Grand Rapids Public Library to host annual poetry competition
Jan 23, 2017
The 49th annual Dyer-Ives Poetry Competition, hosted by the Grand Rapids Public Library is seeking poets in Kent County. The competition is split into three divisions: kindergarten through eighth grade, high school through undergraduate and graduate.
Submissions will be accepted Wednesday, Feb. 1 through Wednesday, March 1 and are open to Grand Valley State University students. All submissions should be original and unpublished, and each participant is limited to one entry.

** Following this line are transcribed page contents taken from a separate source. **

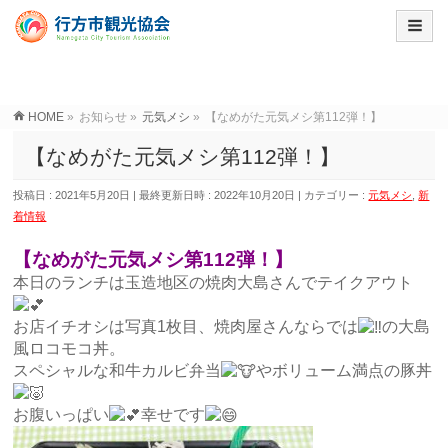
HOME
»
お知らせ
»
元気メシ
»
【なめがた元気メシ第112弾！】
【なめがた元気メシ第112弾！】
投稿日 : 2021年5月20日
最終更新日時 : 2022年10月20日
カテゴリー :
元気メシ
,
新
着情報
【なめがた元気メシ第112弾！】
本日のランチは玉造地区の焼肉大島さんでテイクアウト
お店イチオシは写真1枚目、焼肉屋さんならでは
の大島
風ロコモコ丼。
スペシャルな和牛カルビ弁当
やボリューム満点の豚丼
お腹いっぱい
幸せです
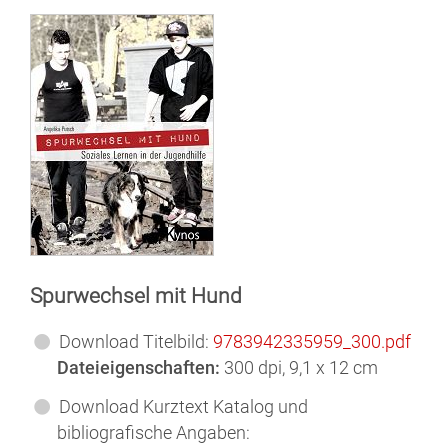
Spurwechsel mit Hund
Download Titelbild:
9783942335959_300.pdf
Dateieigenschaften:
300 dpi, 9,1 x 12 cm
Download Kurztext Katalog und
bibliografische Angaben:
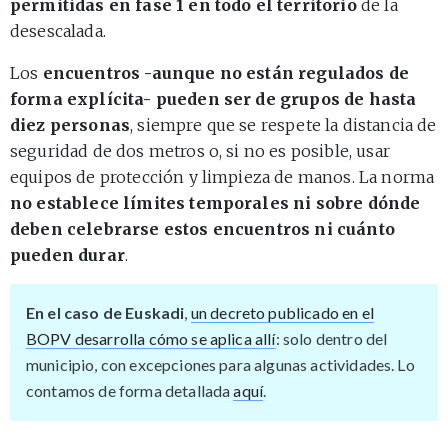
permitidas en fase 1 en todo el territorio
de la
desescalada.
Los
encuentros -aunque no están regulados de
forma explícita- pueden ser de grupos de hasta
diez personas
, siempre que se respete la distancia de
seguridad de dos metros o, si no es posible, usar
equipos de protección y limpieza de manos. La norma
no establece límites temporales ni sobre dónde
deben celebrarse estos encuentros ni cuánto
pueden durar
.
En el caso de Euskadi
,
un decreto publicado en el
BOPV desarrolla cómo se aplica allí
: solo dentro del
municipio, con excepciones para algunas actividades. Lo
contamos de forma detallada
aquí
.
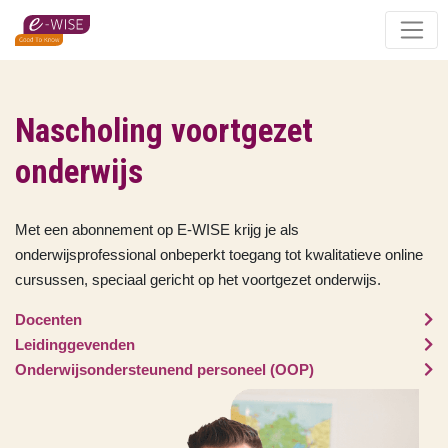
Skip
to
main
content
Nascholing voortgezet
onderwijs
Met een abonnement op E-WISE krijg je als
onderwijsprofessional onbeperkt toegang tot kwalitatieve online
cursussen, speciaal gericht op het voortgezet onderwijs.
Docenten
Leidinggevenden
Onderwijsondersteunend personeel (OOP)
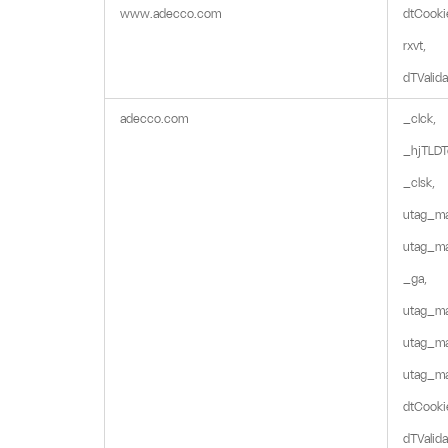
www.adecco.com
dtCookie
rxvt,

dTValid
adecco.com
_clck,

_hjTLDTe
_clsk,

utag_ma
utag_ma
_ga,

utag_mai
utag_ma
utag_ma
dtCookie
dTValida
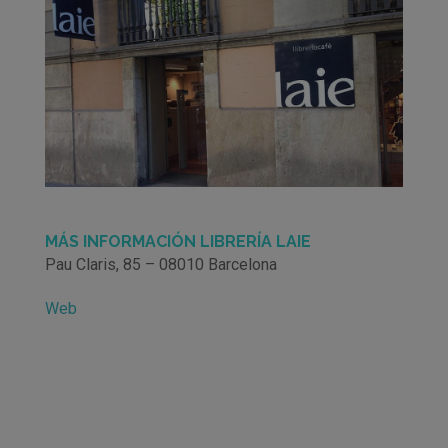
MÁS INFORMACIÓN LIBRERÍA LAIE
Pau Claris, 85 – 08010 Barcelona
Web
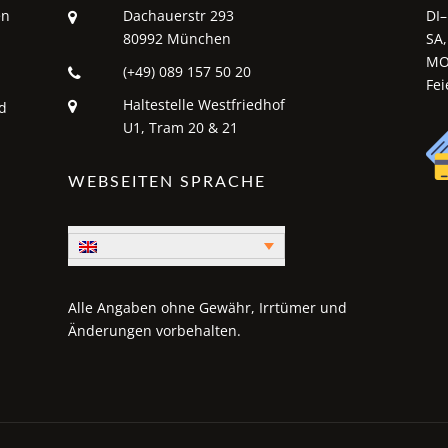
en
Dachauerstr 293
DI–
80992 München
SA,
MO
(+49) 089 157 50 20
Fei
Haltestelle Westfriedhof
d
U1, Tram 20 & 21
WEBSEITEN SPRACHE
Alle Angaben ohne Gewähr, Irrtümer und
Änderungen vorbehalten.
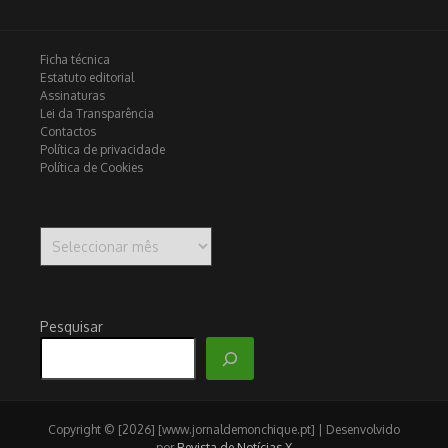
Ficha técnica
Estatuto editorial
Assinaturas
Lei da Transparência
Contactos
Política de privacidade
Política de Cookies
Arquivo
Pesquisar
Copyright © [2026] [www.jornaldemonchique.pt] | Desenvolvido
por
Revista de Notícias X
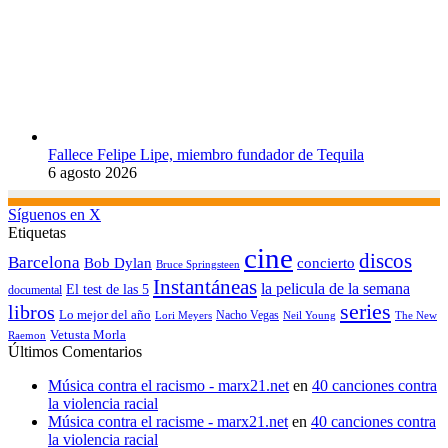
Fallece Felipe Lipe, miembro fundador de Tequila
6 agosto 2026
Síguenos en X
Etiquetas
cine
discos
Barcelona
concierto
Bob Dylan
Bruce Springsteen
Instantáneas
la pelicula de la semana
El test de las 5
documental
series
libros
Lo mejor del año
Nacho Vegas
Lori Meyers
Neil Young
The New
Vetusta Morla
Raemon
Últimos Comentarios
Música contra el racismo - marx21.net
en
40 canciones contra
la violencia racial
Música contra el racisme - marx21.net
en
40 canciones contra
la violencia racial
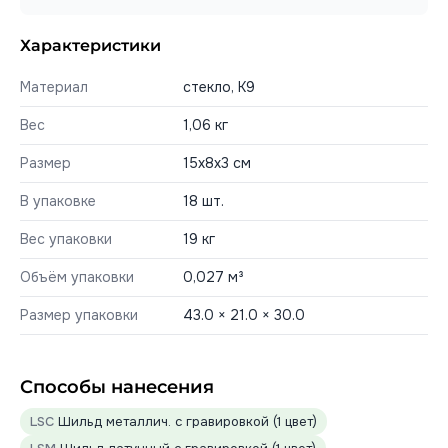
Характеристики
Материал
стекло, К9
Вес
1,06 кг
Размер
15х8х3 см
В упаковке
18 шт.
Вес упаковки
19 кг
Объём упаковки
0,027 м³
Размер упаковки
43.0 × 21.0 × 30.0
Способы нанесения
LSC
Шильд металлич. с гравировкой (1 цвет)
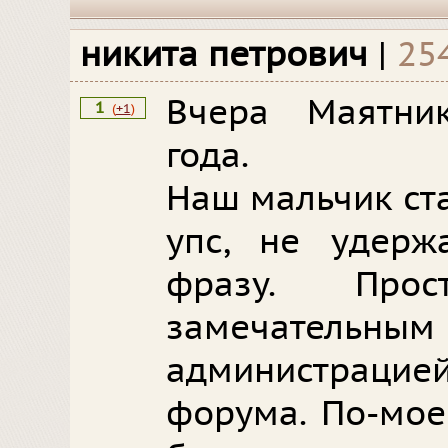
никита петрович
|
25
Вчера Маятни
1
(
+1
)
года.
Наш мальчик ст
упс, не удерж
фразу. Про
замечательным 
администраци
форума. По-мое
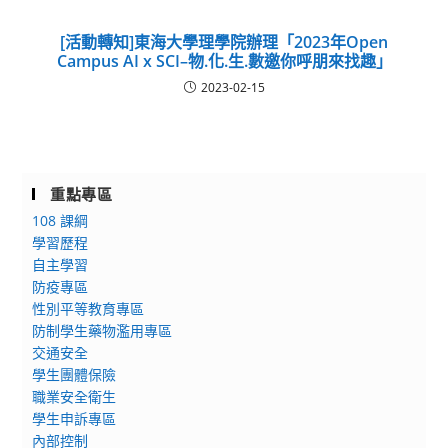
[活動轉知]東海大學理學院辦理「2023年Open
Campus AI x SCI–物.化.生.數邀你呼朋來找趣」
2023-02-15
重點專區
108 課綱
學習歷程
自主學習
防疫專區
性別平等教育專區
防制學生藥物濫用專區
交通安全
學生團體保險
職業安全衛生
學生申訴專區
內部控制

Submitted poems will be judged by three preliminary local judges. Ultimately, one national judge will make the final decision on which poems are the in the top three and which of those three is eligible go to publication in the competition’s book “Voices.” The competition will be giving out $900 in cash prizes.
This year, the national judge is Oliver de la Paz, author of three collections of poetry. Paz teaches at Western Washington University and is a co-chairmen of Kundiman, a nonprofit that is dedicated to the promotion of Asian-American poetry. Paz is a winner of the Akron Prize for poetry, a NYFA Fellowship Award recipient and a winner of the GAP Grant from Artist Trust.
The competition receives up to 1,000 entries and recently added an honorable mention in each division last year so that they could publish more material.
“Just writing a poem, as sappy as that sounds, is a big reward. It’s a means for understanding and when we put our words out in the community it informs that community and enriches that community,” said competition coordinator Christine Stephens Krieger.
The greatest number of applicants comes from the kindergarten through eighth grade group where teachers are asked to submit a classroom of poetry.
“Everybody’s writing has the potential to get better. It’s so helpful to see people look at your work and go ‘yeah, this part really spoke to me,” said Annie Livingston, a GVSU student who took second place last year.
Winners will read their poems at the Awards Reading in June at the Grand Rapids Festival of the Arts.
“There are all these different age groups, so you get to see these like elementary kids read their poems beside like high school students and adults and college students,” Livingston said. “It just gives a legitimacy to everyone’s art and that’s so cool that a fifth grader is next to my work, which is next to a real writer’s work, or someone who has more life than I do.”